> [Kutipan]
• • • • • • •

Atas inisiatif M. Zen Hassan dibentuk Panitia 6. Ismail Banda yang menjadi Ketua Perpindom menjadi salah satu anggota Panitia 6, yang berkembang menjadi Panitia Perkumpulan Kemerdekaan Indonesia (PPKI), juga sering disebut Panitia Pusat berkedudukan di Mesir.
Kekalahan Belanda terhadap Jerman pada PD ke II, berakibat terjadinya pendudukan Jepang di Indonesia, dan berdampak buruk pada Belanda. Untuk memperlihatkan pengaruhnya masih tetap kuat di Indonesia, maka pangeran Bernard (suami Ratu Juliana) datang ke Timur Tengah. Harian Le Journal Egypt (koran berbahasa Perancis) yang terbit di Kairo memberitakan bahwa rakyat Indonesia di luar negeri telah menyatakan tekad akan sama-sama rakyat Belanda “membebaskan” Indonesia dari pendudukan Jepang. Berita ini dibantah oleh pemuda, mahasiswa Indonesia di Timur Tengah dengan membuat pernyataan di suara Perpindom.

Pada waktu Jepang menunjukkan gelagat akan kalah melawan sekutu, Jepang memberi kemerdekaan kepada Indonesia pada tahun 1944. Berita ini tersiar sampai ke Timur Tengah, sehingga atas lobbi-lobbi yang dimainkan oleh Ismail Banda dan kawan-kawan berita tersebut langsung direspon Mufti Besar Palestina Amin Al Husaini, yang menyatakan selamat atas kemerdekaan Indonesia. Surat kabar Al ahram dua hari berturut-turut memberitakan kemerdekaan ini (M. Zen Hassan, Diplomasi Revoluasi Indonesia di Luar Negeri, Bulan Bintang, 1980), walaupun kita ketahui itu bukanlah ril kemerdekaan Indoensia. Tetapi gaungnya telah begitu membahana di Timur  Tengah, sampai begitu antusias disambut oleh mufti Palestina.

Pada tahun 1944 itu juga digelar kongres Pan Arab (Liga Arab) di Iskandariyah, Mesir. Ismail Banda dan M. Zen Hassan diutus menjumpai para Menteri Luar Negeri negara-negara Arab yang sedang berkongres tersebut. Mereka membawa nota tuntutan yang isinya:
a.       Pengakuan atas kemerdekaan Indonesia
b.      Jaminan persatuan Indonesia seperti sebelum pendudukan asing dengan tak dibagi-bagi
c.       Ikut serta wakil-wakil Indonesia yang sebenarnya dalam menentukan soal-soal perdamaian sesudah perang
Kata M. Zen Hassan, nota tuntutan inilah (yang dibawanya bersama Ismail Banda) yang telah membuat hubungan-hubungan kami dengan kongres dan tiga tuntutan yang kami majukan telah merintis jalan bagi hubungan dengan Liga Arab dan tuntutan-tuntutan pengakuan de facto dan de jure sesudah proklamasi.

• • • • • • •

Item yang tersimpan

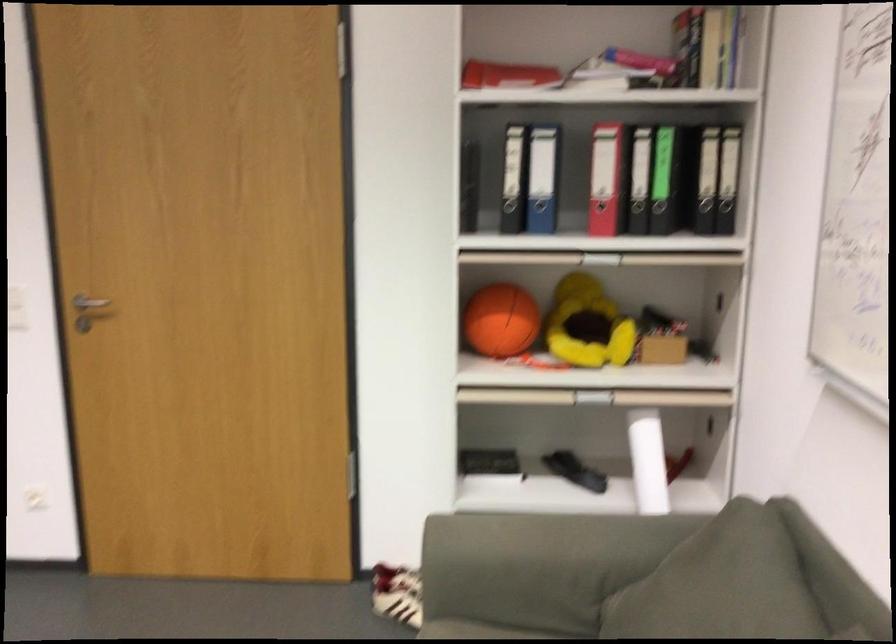
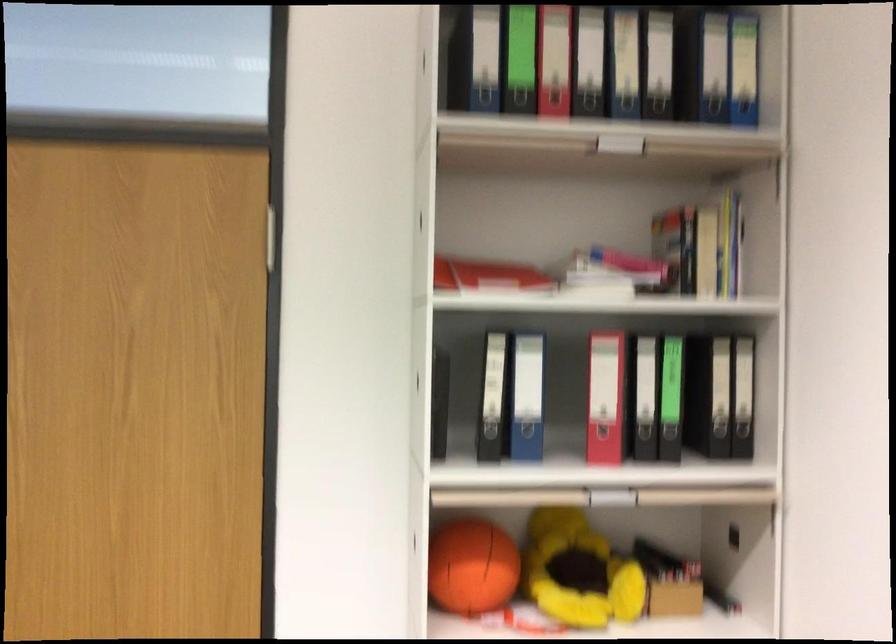
Question: The images are taken continuously from a first-person perspective. In which direction is your viewpoint rotating?

Choices:
 (A) Left
 (B) Right
 (C) Up
 (D) Down

Answer: (C)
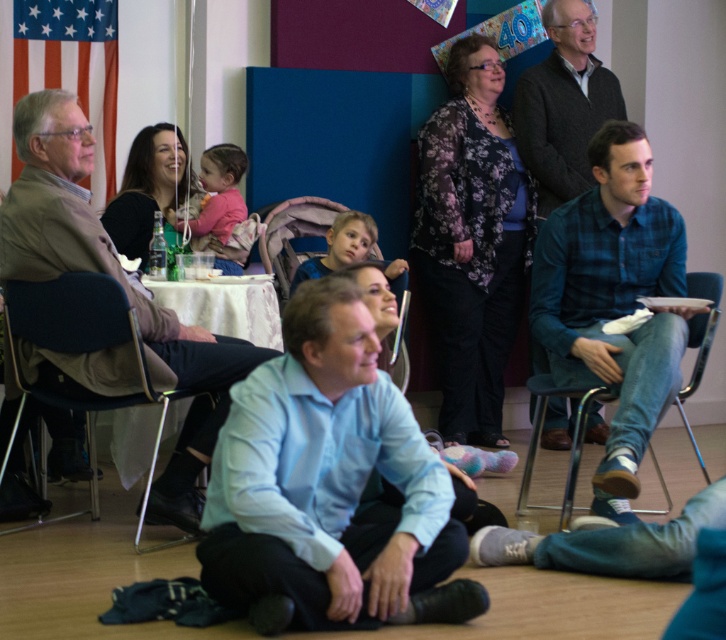
Question: Is metallic silver chair at lower left below metallic blue chair at right?

Choices:
 (A) yes
 (B) no

Answer: (B)

Question: Which object is positioned farthest from the blue plaid shirt at center?

Choices:
 (A) metallic blue chair at right
 (B) metallic silver chair at lower left

Answer: (B)

Question: Does matte brown jacket at left lie behind metallic blue chair at right?

Choices:
 (A) no
 (B) yes

Answer: (A)

Question: Is matte brown jacket at left to the left of metallic silver chair at lower left from the viewer's perspective?

Choices:
 (A) no
 (B) yes

Answer: (A)

Question: Which object is positioned closest to the blue plaid shirt at center?

Choices:
 (A) metallic silver chair at lower left
 (B) metallic blue chair at right
 (C) matte plastic chair at center
 (D) matte brown jacket at left

Answer: (C)

Question: Considering the real-world distances, which object is farthest from the blue plaid shirt at center?

Choices:
 (A) matte brown jacket at left
 (B) light blue shirt at center

Answer: (B)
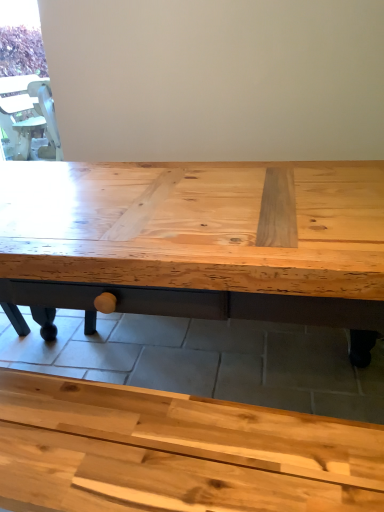
I want to click on free spot above natural wood table at center (from a real-world perspective), so click(183, 360).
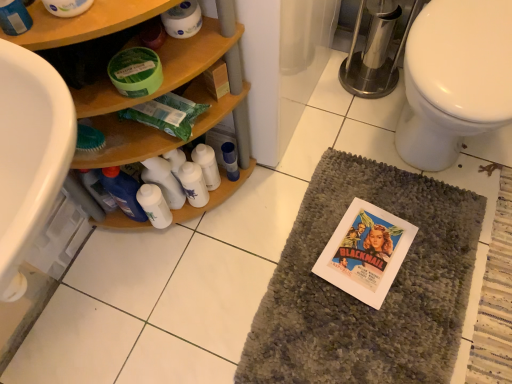
Where is `free region on the left part of gray textured bath mat at center`? Image resolution: width=512 pixels, height=384 pixels. free region on the left part of gray textured bath mat at center is located at coordinates (186, 284).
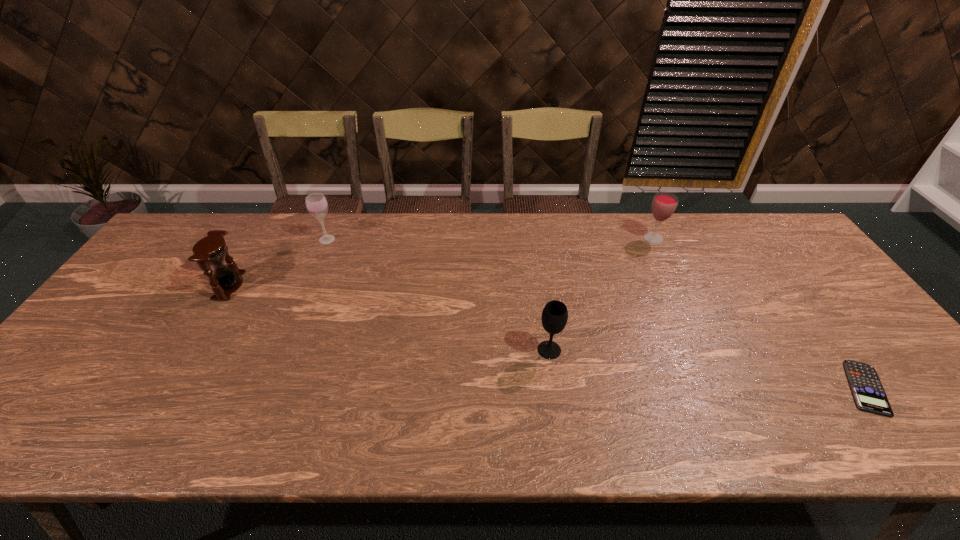
This screenshot has width=960, height=540. In the image, there is a desktop. Identify the location of vacant space at the far left corner. (166, 250).

This screenshot has width=960, height=540. In order to click on free space at the near left corner of the desktop in this screenshot , I will do `click(59, 433)`.

Where is `vacant space at the far right corner of the desktop`? Image resolution: width=960 pixels, height=540 pixels. vacant space at the far right corner of the desktop is located at coordinates (756, 222).

Where is `free point between the hourglass and the rightmost wineglass`? The height and width of the screenshot is (540, 960). free point between the hourglass and the rightmost wineglass is located at coordinates (442, 262).

What are the coordinates of `free point between the rightmost wineglass and the second object from left to right` in the screenshot? It's located at (491, 239).

Find the location of a particular element. free area in between the rightmost wineglass and the leftmost wineglass is located at coordinates (491, 239).

This screenshot has width=960, height=540. In order to click on empty space that is in between the second wineglass from right to left and the leftmost object in this screenshot , I will do `click(390, 318)`.

I want to click on free spot between the rightmost object and the leftmost wineglass, so click(x=596, y=314).

Identify the location of free space between the third nearest object and the calculator. The width and height of the screenshot is (960, 540). (547, 337).

Find the location of a particular element. The height and width of the screenshot is (540, 960). free space between the leftmost object and the fourth object from right to left is located at coordinates (278, 262).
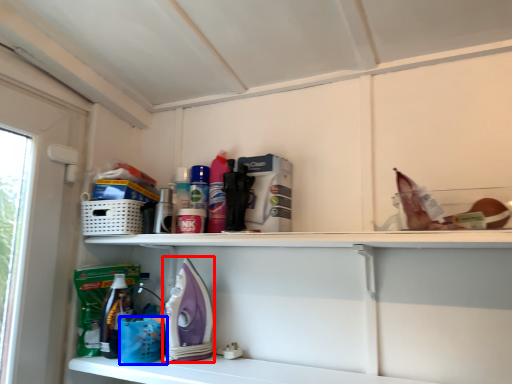
Question: Which point is closer to the camera, appliance (highlighted by a red box) or basket (highlighted by a blue box)?

Choices:
 (A) appliance
 (B) basket

Answer: (A)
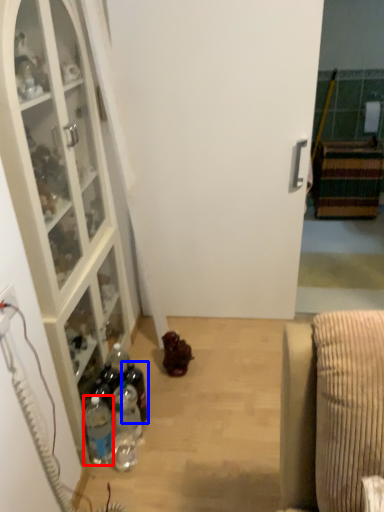
Question: Which object is closer to the camera taking this photo, bottle (highlighted by a red box) or bottle (highlighted by a blue box)?

Choices:
 (A) bottle
 (B) bottle

Answer: (A)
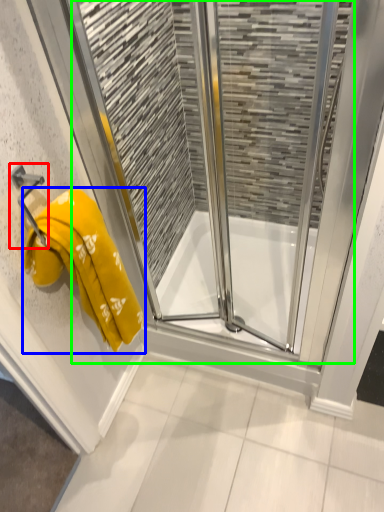
Question: Which object is the closest to the towel bar (highlighted by a red box)? Choose among these: towel (highlighted by a blue box) or screen door (highlighted by a green box).

Choices:
 (A) towel
 (B) screen door

Answer: (A)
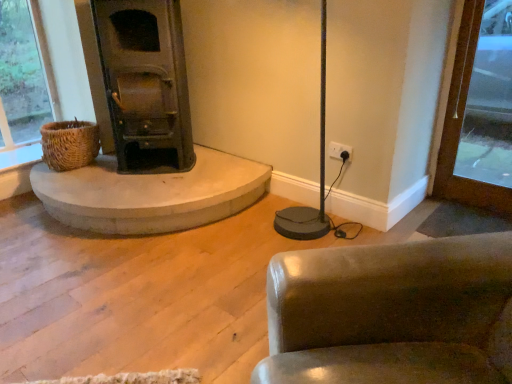
Where is `unoccupied area in front of brown wood door at right`? This screenshot has width=512, height=384. unoccupied area in front of brown wood door at right is located at coordinates (478, 215).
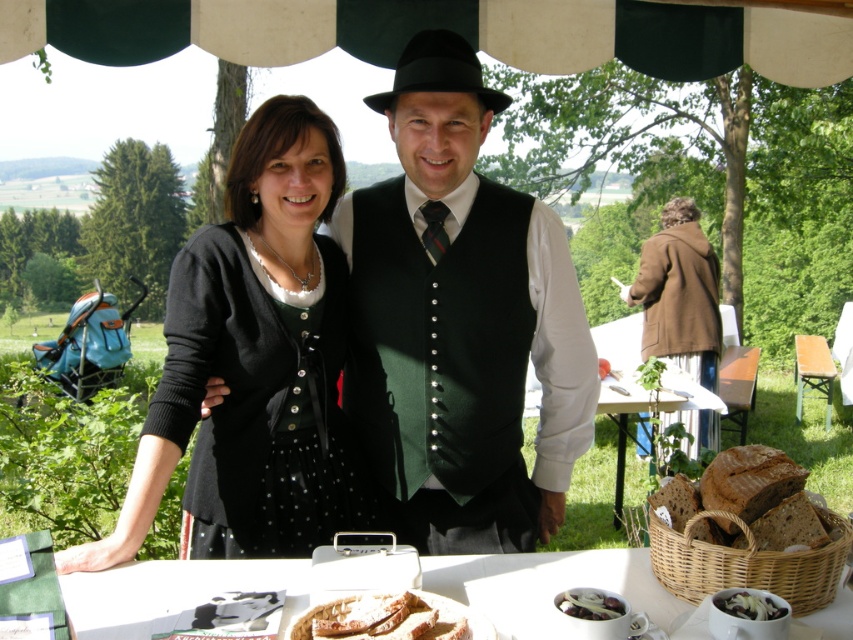
Question: Which of the following is the farthest from the observer?

Choices:
 (A) white creamy cheese at lower right
 (B) black dotted fabric dress at left
 (C) slightly toasted bread at lower center

Answer: (B)

Question: Which object is farther from the camera taking this photo?

Choices:
 (A) brown woolen coat at right
 (B) black dotted fabric dress at left
 (C) white ceramic plate at lower center

Answer: (A)

Question: Among these objects, which one is farthest from the camera?

Choices:
 (A) black dotted fabric dress at left
 (B) brown rustic bread at lower right

Answer: (A)

Question: Does golden brown bread at center appear on the right side of slightly toasted bread at lower center?

Choices:
 (A) yes
 (B) no

Answer: (B)

Question: Is black dotted fabric dress at left closer to camera compared to brown rustic bread at lower right?

Choices:
 (A) no
 (B) yes

Answer: (A)

Question: Is white ceramic plate at lower center to the left of slightly toasted bread at lower center from the viewer's perspective?

Choices:
 (A) no
 (B) yes

Answer: (B)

• • • • • • •

> [Daftar Tugas]
1. Jawab pertanyaan berikut berdasarkan kutipan:
(a) Siapa yang menjadi Ketua Perpindom?
(b) Di kota mana kongres Pan Arab tahun 1944 digelar?
(c) Dalam bahasa apa harian Le Journal Egypt terbit?
2. Ubah baris-baris pada daftar menjadi list JSON berisi string, satu string per baris dan tanpa baris kosong. Mulailah dari baris yang memuat "Question: Is black", lalu teruskan sampai akhir daftar, dengan baris awal dan baris terakhir ikut dihitung.

> [Daftar Jawaban]
1.
(a) Ismail Banda
(b) Iskandariyah, Mesir
(c) Bahasa Perancis

2.
[
  "Question: Is black dotted fabric dress at left closer to camera compared to brown rustic bread at lower right?",
  "Choices:",
  " (A) no",
  " (B) yes",
  "Answer: (A)",
  "Question: Is white ceramic plate at lower center to the left of slightly toasted bread at lower center from the viewer's perspective?",
  "Choices:",
  " (A) no",
  " (B) yes",
  "Answer: (B)"
]